文本摘录 —
唐欣昀

(武汉大学社会学院研究生)

腊月二十六我们回老家祭祖时,见到了刚从北京回来、风尘仆仆的大伯娘,她说年后初七又要随表姐一家飞回北京。在北京工作安家的表姐生下孩子不久,原本在家务农的伯娘就成了“老年北漂”,帮忙照顾年幼的外孙子女。我在北京上学时,周末偶尔去表姐家蹭饭,得以窥见伯娘作为“老漂”一族,其辛苦的万分之一。繁重庞杂的家务、琐屑细碎的育儿自不必说,极少出远门的她跨越大半个中国,从广西农村来到气候、文化迥异的北方,带着浓重乡音的蹩脚普通话更是让她难以找到街坊邻居聊天唠嗑,排解寂寞。借此机会,我通过粗略的线上线下调研,了解到“老漂母亲”这一群体背后的辛劳与苦涩。

“老漂母亲”缘何出现?

“老漂族”指的是为了支持子女事业、照顾孙辈,随子女迁入大城市的老年人。“老漂族”的出现和规模扩大,是中国城市家庭生活转型的缩影。市场经济迅速发展,城市化进程不断加快,越来越多的年轻人选择离乡工作,掀起人口流动的热潮。经济的发展和女性地位的提升促使大量女性成为劳动市场的重要力量,双职工家庭增多;二孩、三孩政策相继出台,科学精细的育儿文化盛行,年轻家庭育儿要求提升;同时幼儿托育服务体系尚不够完善,由于信任、费用等因素,人们更加偏好家庭抚育的模式;而“996工作制”数见不鲜,年轻一代压力大负担重,工作和家庭难以两头顾全;且中国文化传统中,父母对子女承担着近乎无限的责任伦理,农村老人的这种观念更加根深蒂固,于是老一辈便成为支撑子女小家的重要力量,化身“北漂”、“沪漂”、“广漂”等流动人口中的一员。

根据2016年《中国流动人口发展报告》,全国老年流动人口一共1800万,其中照顾孙辈的占比43%,大约800万。在庞大的“老漂”群体中,最常见的是女性进城、男性留村的夫妻分工模式,传统的性别分工和母职期待使得老年女性更多地承担起独自“漂泊”带娃的责任。她们担负着“双重母职”:既要照顾上班的子女,为全家人做饭洗衣,也要成为孙辈的“代理母亲”,负责事无巨细的生理照料,有时还要帮忙监督学业;她们也经历着身心的“双重漂泊”:衰老多病的身体,难以适应陌生的气候环境,与伴侣分居两地,原有的社交网络被切断,极易成为“边缘人”。

劳身又劳心的“老漂母亲”

任务 — 在这篇关于“老漂母亲”的文本摘录中,根据2016年《中国流动人口发展报告》,全国老年流动人口里照顾孙辈的大约有多少人?

数据行 —

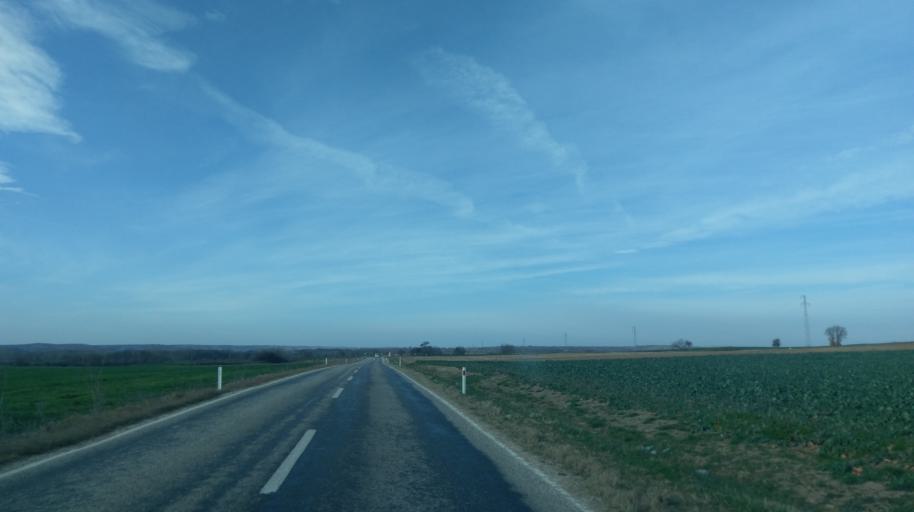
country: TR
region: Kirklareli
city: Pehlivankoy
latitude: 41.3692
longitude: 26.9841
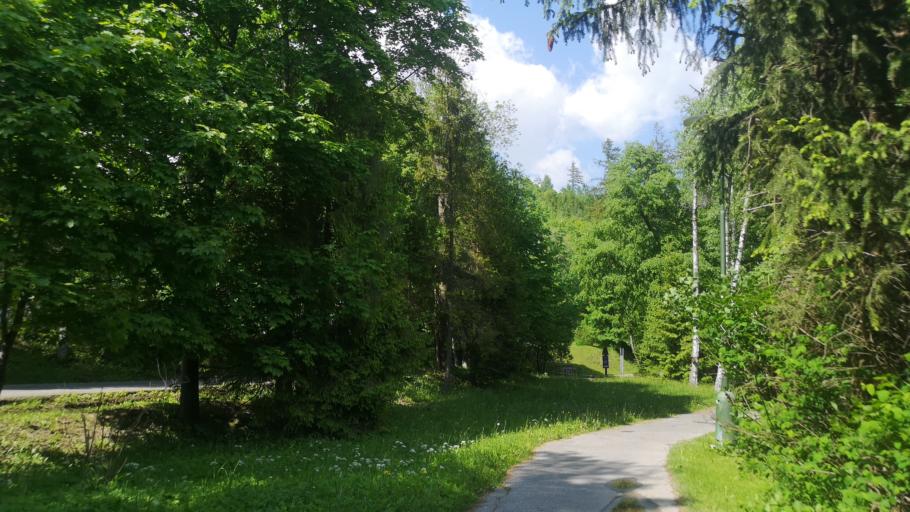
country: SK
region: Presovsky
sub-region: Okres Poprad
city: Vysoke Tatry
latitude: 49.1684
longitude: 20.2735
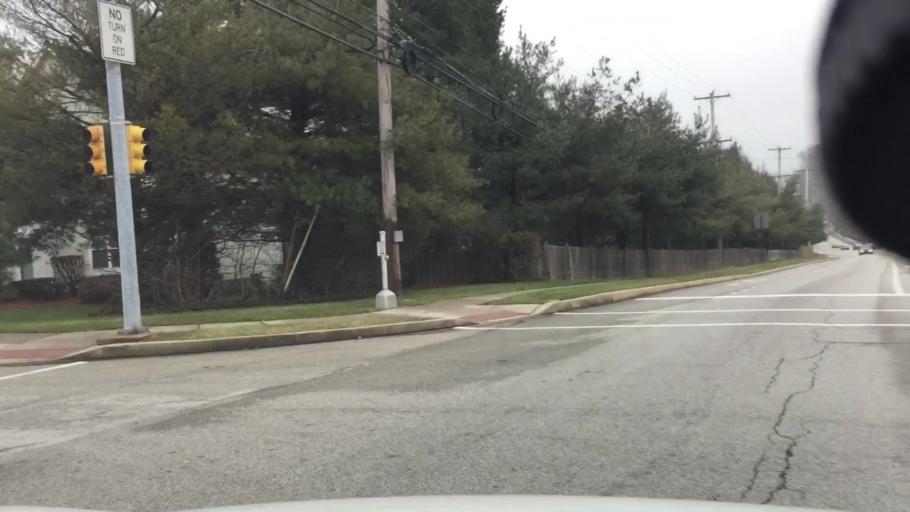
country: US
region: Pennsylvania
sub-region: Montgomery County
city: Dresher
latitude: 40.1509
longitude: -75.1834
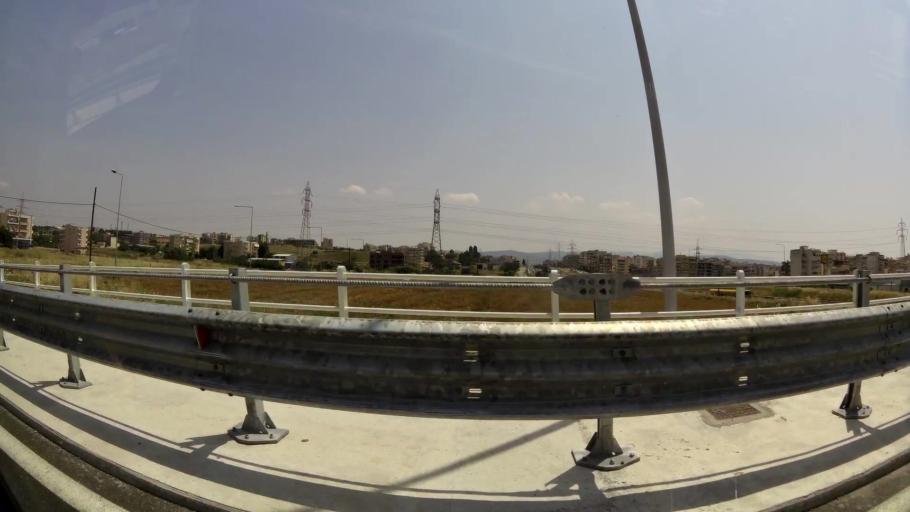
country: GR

完整答案 — 大约800万人。